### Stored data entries
┌──

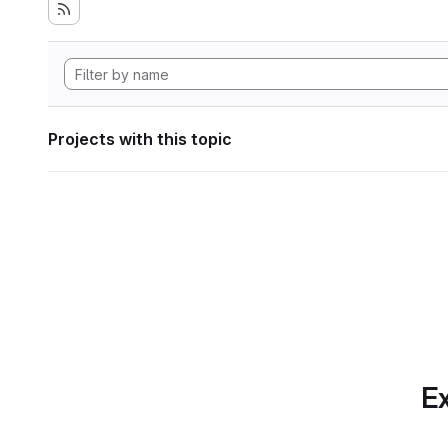
Projects with this topic
Ex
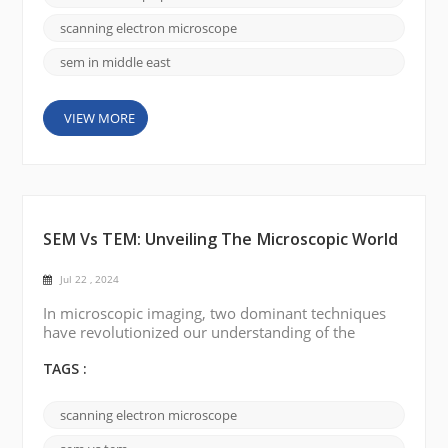
investing heavily in scientific research and
development, including scanning electron
scanning electron microscope
microscop...
sem in middle east
VIEW MORE
SEM Vs TEM: Unveiling The Microscopic World
Jul 22 , 2024
In microscopic imaging, two dominant techniques
have revolutionized our understanding of the
complexity of the nanoworld: scanning electron
microscopy (SEM) and transmission electron
TAGS :
microscopy (TEM). These powerful tools have
opened up new avenues for a variety of scientific
scanning electron microscope
disciplines, allowing researchers to delve into the
composition, structure, and behavior of a wide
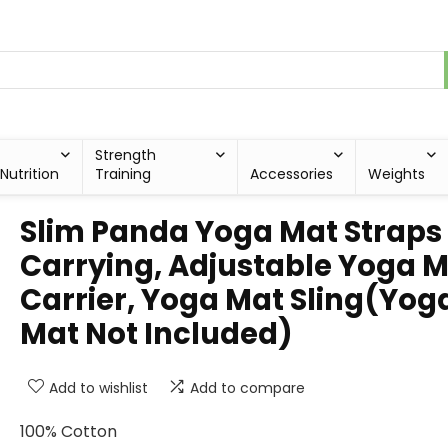
Strength
Nutrition
Training
Accessories
Weights
Slim Panda Yoga Mat Straps 
Carrying, Adjustable Yoga 
Carrier, Yoga Mat Sling(Yog
Mat Not Included)
Add to wishlist
Add to compare
100% Cotton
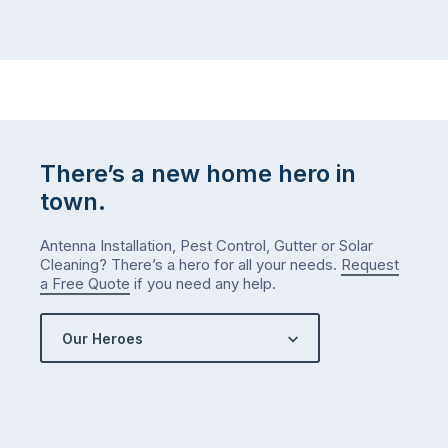
There’s a new home hero in
town.
Antenna Installation, Pest Control, Gutter or Solar
Cleaning? There’s a hero for all your needs.
Request
a Free Quote
if you need any help.
Our Heroes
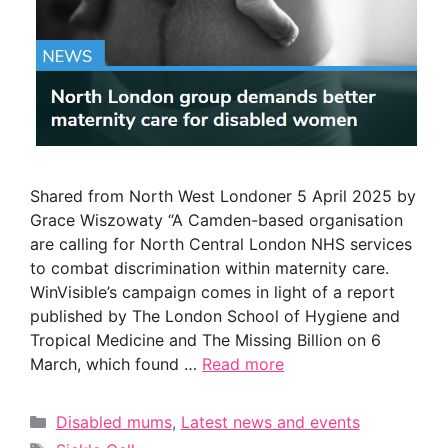
Shared from North West Londoner 5 April 2025 by
Grace Wiszowaty “A Camden-based organisation
are calling for North Central London NHS services
to combat discrimination within maternity care.
WinVisible’s campaign comes in light of a report
published by The London School of Hygiene and
Tropical Medicine and The Missing Billion on 6
March, which found …
Read more
Categories
Disabled mums
,
Latest news and events
Tags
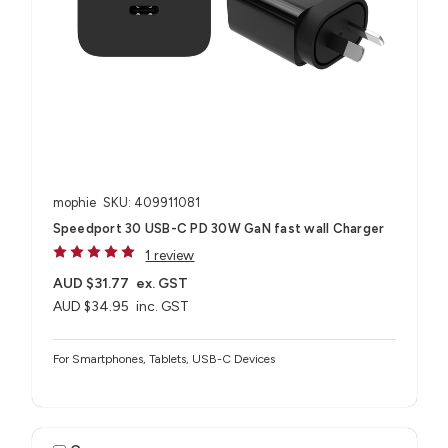
mophie
SKU: 409911081
Speedport 30 USB-C PD 30W GaN fast wall Charger
1 review
AUD $31.77
ex. GST
AUD $34.95
inc. GST
For Smartphones, Tablets, USB-C Devices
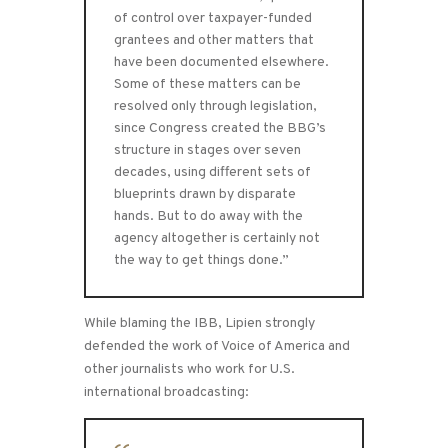
of control over taxpayer-funded
grantees and other matters that
have been documented elsewhere.
Some of these matters can be
resolved only through legislation,
since Congress created the BBG’s
structure in stages over seven
decades, using different sets of
blueprints drawn by disparate
hands. But to do away with the
agency altogether is certainly not
the way to get things done.”
While blaming the IBB, Lipien strongly
defended the work of Voice of America and
other journalists who work for U.S.
international broadcasting:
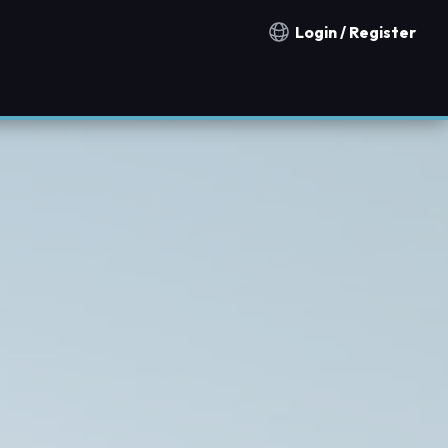
Login / Register
Notification countries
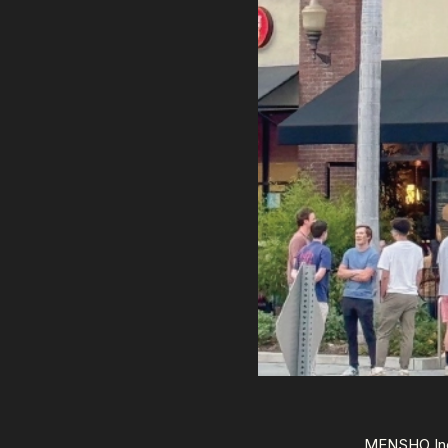
MENSHO Inc.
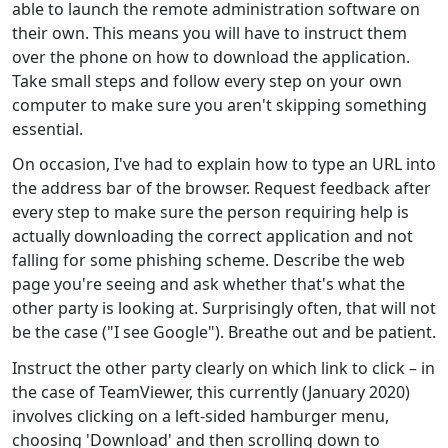
able to launch the remote administration software on
their own. This means you will have to instruct them
over the phone on how to download the application.
Take small steps and follow every step on your own
computer to make sure you aren't skipping something
essential.
On occasion, I've had to explain how to type an URL into
the address bar of the browser. Request feedback after
every step to make sure the person requiring help is
actually downloading the correct application and not
falling for some phishing scheme. Describe the web
page you're seeing and ask whether that's what the
other party is looking at. Surprisingly often, that will not
be the case ("I see Google"). Breathe out and be patient.
Instruct the other party clearly on which link to click – in
the case of TeamViewer, this currently (January 2020)
involves clicking on a left-sided hamburger menu,
choosing 'Download' and then scrolling down to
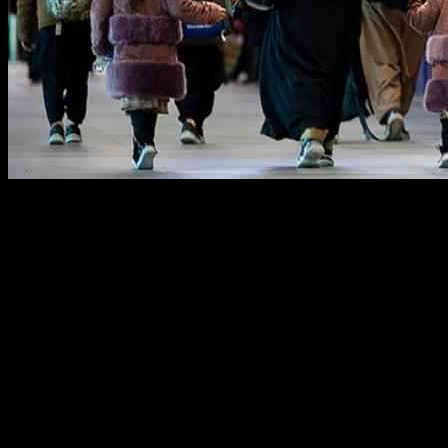
A group of Afghan refugees has recently arrived in the Philippines
for the processing of special immigrant visas that will pave the way
for their resettlement in the United States. This significant
development comes as a result of an agreement between the Filipino
and U.S. governments, marking a crucial step in the ongoing efforts
to assist Afghan nationals seeking to make America their new home.
Agreement for Resettlement
The arrival of these Afghan nationals in the Philippines on Monday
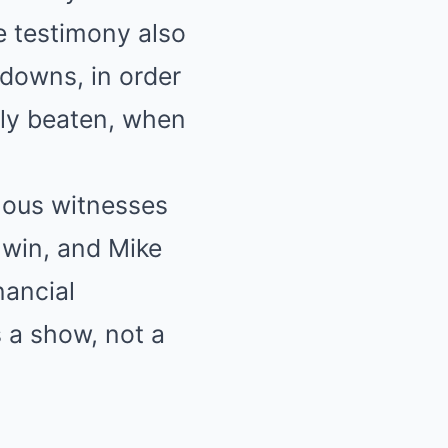
he testimony also
kdowns, in order
ely beaten, when
mous witnesses
 win, and Mike
nancial
s a show, not a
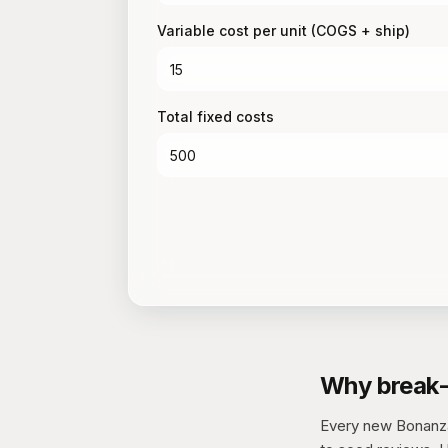
Variable cost per unit (COGS + ship)
Total fixed costs
Why break-
Every new Bonanza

└──

### WRITTEN TASK
Copy task for the entries above: every line with the string "nationals".

### RESULT FOR THIS EXERCISE
to assist Afghan nationals seeking to make America their new home.
The arrival of these Afghan nationals in the Philippines on Monday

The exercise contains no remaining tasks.